Bread for the World Institute emphasizes the importance of applying a racial equity lens to efforts to end hunger and reach other goals, which now include responding to the most recent global challenge, the COVID-19 pandemic.

The many persistent disparities between African Americans and white Americans—health, income, and wealth, among others—are what lead advocates to believe that African Americans are likely to be at higher risk from COVID-19. An effective response to the pandemic that, at a bare minimum, does not exacerbate existing inequities will require applying a racial equity lens to all COVID-19 responses, in order to compensate for the strikingly inequitable realities that African American communities face.

Many factors make African Americans more vulnerable to the virus. First, African Americans have more health problems than whites, including higher rates of heart disease, high blood pressure, diabetes, and other chronic illnesses, which increases the likelihood of contracting and dying from the virus. This, coupled with the racism that African Americans face in the healthcare system that often leads to under-diagnosis and under-treatment, increases the likelihood that African Americans who contract the virus will become severely ill.   

This is one of the reasons that it is problematic that African Americans face additional risk because they disproportionately work in jobs that require their physical presence, exposing them to the virus at higher rates than those who can isolate themselves at home. African Americans are disproportionately represented in the country’s 10 lowest-paying jobs, jobs that entail contact with many people, such as being a cashier or home health aide.

To make matters worse, racially inequitable policies that created racial housing segregation have meant that low-income African Americans are three times as likely to live in an area of concentrated poverty as low-income whites. Such neighborhoods have poverty rates of 20 percent, 30 percent, 40 percent, or more and lead to crowded conditions that make it difficult or impossible to maintain the recommended social distance during the COVID-19 pandemic. Areas of concentrated poverty are also more likely to have high levels of air pollution. People with asthma and other lung problems are more susceptible to a respiratory illness such as COVID-19. Finally, public transit is another environment conducive to acquiring COVID-19 since it is frequently crowded. Yet it is often the only option for African Americans living in areas of concentrated poverty to get to work and a full-service grocery store to buy nutritious food for their families. This suggests that social distancing is more of a privilege than something everyone is able to do to protect their health.
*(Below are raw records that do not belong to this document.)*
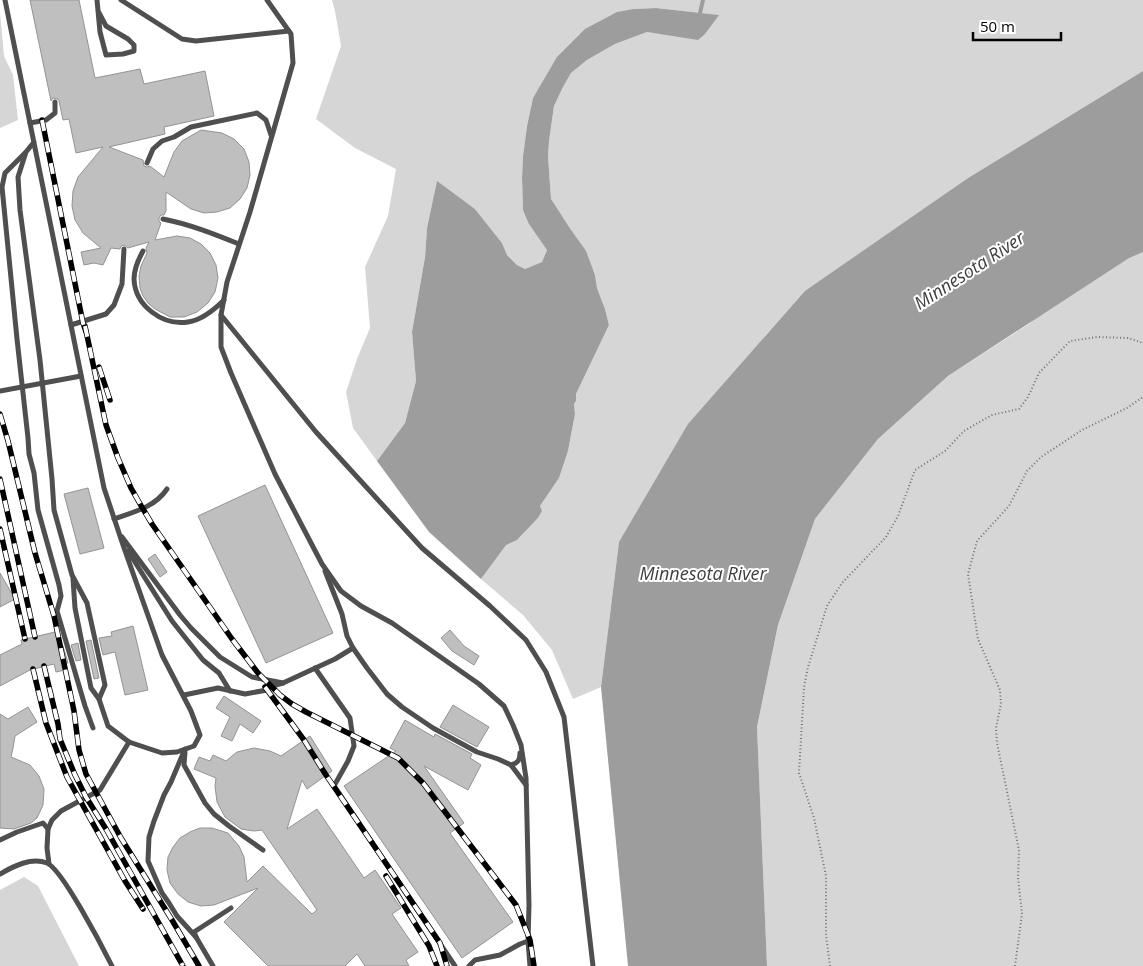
<svg xmlns="http://www.w3.org/2000/svg" width="1143" height="966" viewBox="0 0 1143 966" font-family="'Open Sans',sans-serif">
  <style>
    .green { fill: #d6d6d6 }
    .water { fill: #9d9d9d }
    .lines { fill: none; stroke-linecap: round; stroke-linejoin: round }
    .stream { stroke: #9d9d9d; stroke-width: 4 }
    .building { fill: #bfbfbf; stroke: #939393 }
    .path { stroke: #717171; stroke-width: 2; stroke-dasharray: 1 2.5; stroke-linecap: butt }
    .service { stroke: #4f4f4f; stroke-width: 5 }
    .rail-casing { stroke: #000; stroke-width: 5.5 }
    .rail { stroke: #fff; stroke-width: 4; stroke-dasharray: 11; stroke-linecap: butt }
    .labels { text-anchor: middle; dominant-baseline: central; stroke-width: 4; stroke-linejoin: round; paint-order: stroke }
    .water-label { font-size: 18px; font-style: italic; fill: #3e3e3e; stroke: #fff }
  </style>
  <rect width="100%" height="100%" fill="#fff"/>
  <!-- green -->
  <g class="green">
    <path d="M332,0H1143V71L968,178L806,291L619,542L601,687L573,699L552,650L523,615L481,579L506,544L517,540L538,518L542,511L540,506L559,478L568,451L575,414L574,404L576,401V394L609,325L605,309L597,288L595,275L577,239L556,209L551,199L548,156L549,141L554,106L563,87L571,73L587,60L615,44L647,32L663,34L718,15L656,8L634,9L541,86L533,98L527,126L523,156L522,178L523,210L547,250L542,262L525,269L517,265L507,255L502,243L475,209L437,182L427,228L425,257L412,332L416,381L405,423L377,461L353,428L346,392L357,359L370,328L365,267L388,216L396,169L355,148L316,119L341,46L335,11Z"/>
    <path d="M0,12L4,56L13,75L18,120L0,128Z"/>
    <path d="M1143,222V966H767L757,727L778,625L815,519L878,439L948,376L1029,324Z"/>
    <path d="M24,877L38,886L79,966H0V890Z"/>
  </g>
  <!-- water -->
  <g class="water">
    <path d="M656,8L719,15L705,34L698,40L647,32L615,44L587,60L571,73L563,87L554,106L549,141L548,156L551,199L569,227L586,251L595,275L597,288L605,309L609,325L576,394V401L574,404L575,414L568,451L559,478L540,506L542,511L538,518L517,540L506,545L481,579L429,532L377,461L405,423L416,381L412,332L425,257L427,228L437,181L475,209L502,243L507,255L517,265L525,269L542,262L547,250L529,224L523,210L522,178L523,156L527,126L533,98L557,57L585,29L617,12L634,9Z"/>
    <path d="M1143,71V252L1129,258L948,376L878,439L815,519L778,625L757,727L767,966H628L601,687L619,542L688,424L805,291L968,178Z"/>
  </g>
  <g class="lines">
    <!-- stream -->
    <path class="stream" d="M700,13L703,0"/>
  </g>
  <!-- building -->
  <g class="building">
    <path d="M30,0H79L95,78L140,69L144,84L205,71L214,116L164,127L165,134L109,147L143,160L144,166L147,167L150,166L164,177L174,152L182,141L201,130L222,133L234,139L244,149L249,162L250,175L247,188L240,199L230,208L217,212L204,213L191,209L166,192V211L164,215H161L159,218V221L161,223L155,240L177,236L190,238L201,244L210,253L216,265L218,278L215,292L208,303L197,312L184,317H170L155,309L148,303L143,296L140,288L139,276L141,266L147,253L146,248L149,242L128,248L124,245L121,246L120,249L111,248L103,265L94,263L84,265L81,252L101,248L83,233L75,220L72,206L73,191L78,177L103,147L76,153L69,119L63,120L59,101L58,99L53,98L51,101Z"/>
    <path d="M265,485L333,633L266,663L198,516Z"/>
    <path d="M88,488L104,548L80,554L64,494Z"/>
    <path d="M155,554L167,572L160,577L148,559Z"/>
    <path d="M0,573L15,599L0,607Z"/>
    <path d="M133,626L148,690L125,695L115,652L103,655L99,638L112,636L111,632Z"/>
    <path d="M450,630L464,646L479,656L474,665L452,651L441,638Z"/>
    <path d="M55,632L59,647L63,646L68,663H64L65,670L56,672L54,664L30,670L0,686V655L22,644L21,640Z"/>
    <path d="M91,640L99,678L94,679L86,641Z"/>
    <path d="M78,643L81,660L76,661L71,645Z"/>
    <path d="M224,696L261,721L253,733L240,724L232,741L221,736L230,717L216,708Z"/>
    <path d="M453,705L489,727L477,747L440,727Z"/>
    <path d="M28,707L37,722L15,736L13,748L11,757L30,765L39,776L44,789L43,805L37,818L31,823L14,829L0,828V714L8,719Z"/>
    <path d="M405,720L434,737L435,734L472,754L470,758L481,765L468,790L424,766L464,823L450,833L513,922L462,958L344,786L396,751L390,748Z"/>
    <path d="M310,736L332,771L307,789L302,780L287,829L317,809L364,878L375,870L401,908L392,914L418,952L406,960L409,966H365L357,954L345,966H268L224,922L258,888L214,905L201,906L188,902L178,894L170,883L167,870L168,857L173,847L180,838L190,832L200,828H212L228,833L239,846L244,857L247,882L263,866L312,914L317,910L262,830L254,831L241,829L225,817L217,802L215,786L216,778L194,769L199,757L210,761L213,755L226,761L237,752L254,748L270,751L281,756Z"/>
  </g>
  <g class="lines">
    <!-- path -->
    <g class="path">
      <path d="M830,966L826,935V876L814,818L799,773L804,687L808,667L827,606L842,583L886,537L898,516L915,470L945,451L964,431L992,415L1019,409L1028,397L1039,373L1070,341L1097,337L1128,338L1143,343"/>
      <path d="M1015,966L1022,914L1018,878L1019,850L997,743L996,728L1001,704L1000,690L978,639L968,574L977,541L1009,506L1027,471L1041,457L1082,430L1127,408L1143,397"/>
    </g>
    <!-- service -->
    <g class="service">
      <path d="M5,0L104,488L123,545L162,655L191,711L200,735L194,746L177,752L162,753L129,742L108,726L99,699L105,685L87,603L72,575L54,510L52,479L40,360L20,210L18,177L26,152L34,142"/>
      <path d="M97,0L100,32L106,55L123,54L134,51V45L128,39L106,26L98,11"/>
      <path d="M121,0L182,39L196,41L289,31"/>
      <path d="M267,0L291,34L293,63L250,212L227,282L221,315L316,432L422,548L490,606L526,640L546,672L564,717L593,966"/>
      <path d="M30,123L46,120L55,113V102"/>
      <path d="M25,153L5,173L2,187L17,339L28,438L29,454L34,473L38,510L59,585L61,596L57,611L85,706L93,728"/>
      <path d="M147,163L153,149L162,141L174,137L191,127L257,113L266,120L271,135"/>
      <path d="M163,219C189,224 214,234 239,244"/>
      <path d="M143,251C138,260 134,269 134,279C135,306 163,326 188,322C202,320 214,310 224,300"/>
      <path d="M221,315V347L231,373L275,474L322,564L341,591L361,606L392,623L479,684L504,706L513,725L521,745L526,778L529,905L528,941L530,966"/>
      <path d="M71,325L106,314L114,305L122,284L124,249"/>
      <path d="M0,391L81,376"/>
      <path d="M114,519C134,512 155,507 167,489"/>
      <path d="M122,537L180,615L191,628L220,657L252,677L283,683"/>
      <path d="M128,551L172,621L203,660L219,673L230,691"/>
      <path d="M325,571L342,614L347,636L353,648L367,668L387,694L402,707L433,728L477,752L498,759L511,765L526,785"/>
      <path d="M73,579L75,608L91,688L99,699"/>
      <path d="M315,668L350,718L354,746L348,761L334,786L455,966"/>
      <path d="M184,695L218,688L245,694L267,690L272,686L283,683L335,659L353,648"/>
      <path d="M185,749L171,782L164,795L154,821L149,837L148,861L162,893L169,903L177,916L196,937"/>
      <path d="M185,752L184,765L205,803L214,814L229,826L263,850"/>
      <path d="M511,765C518,763 520,760 520,753"/>
      <path d="M0,840L17,832L43,823L48,829"/>
      <path d="M49,864L47,848L48,829L52,820L61,811L100,790L129,742"/>
      <path d="M0,874C14,866 31,857 47,863C62,869 103,948 112,966"/>
      <path d="M213,966L196,937L194,932L231,908"/>
      <path d="M469,966L475,960L500,955L520,944L528,941"/>
    </g>
    <!-- rail casing -->
    <g class="rail-casing">
      <g id="rail">
        <path d="M42,120L83,323L86,332"/>
        <path d="M85,326L106,425L118,458L131,488L143,509L152,524L232,639L258,673L280,695L292,704L306,712L398,758L423,783L516,905L530,940L534,966"/>
        <path d="M99,367L110,400"/>
        <path d="M0,414L8,441L35,553L54,616L74,711L79,750L86,774L121,838L172,920L199,966"/>
        <path d="M0,479L35,637"/>
        <path d="M0,529L25,639"/>
        <path d="M44,666L58,724L60,739L75,775L86,797L106,829L183,966"/>
        <path d="M33,669L46,723L67,777L125,881L143,909"/>
        <path d="M265,687L304,740L326,775L440,943L447,966"/>
        <path d="M386,876L429,946L437,966"/>
      </g>
    </g>
    <!-- rail -->
    <use href="#rail" class="rail"/>
  </g>
  <g class="labels">
    <!-- water labels -->
    <g class="water-label">
      <text transform="translate(969 270) rotate(-33)">Minnesota River</text>
      <text x="703" y="573">Minnesota River</text>
    </g>
  </g>
  <!-- scale -->
  <path d="M973 32v8h88v-8" fill="none" stroke="#000000" stroke-width="2.5"/>
  <text x="980" y="32" font-size="15" fill="#000000" stroke="#ffffff" stroke-width="4" paint-order="stroke">50 m</text>
</svg>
In both good and bad economies, the African American unemployment rate is significantly higher than that of whites. Analysts expect that COVID-19 will cause an economic recession, potentially quite severe, that is highly likely to affect African Americans more severely. The racial wealth divide between whites and African Americans means that many African American families have little or no financial cushion in difficult economic times such as the COVID-19 era. Those who contract the virus will have higher healthcare costs. They are less likely to have paid sick leave and therefore more likely to lose income. They could lose their jobs if they are unable to work for even a couple of days. This will worsen food insecurity and other problems.

Groups such as the Joint Center for Political and Economic Studies have already convened African American leaders to identify policies in response to COVID-19 that promote racial equity and center the needs of African American communities. Ending global hunger calls for everyone—the entire world population—to prioritize racial equity in their responses to the pandemic.  

Marlysa D. Gamblin is a senior domestic policy advisor at Bread for the World Institute.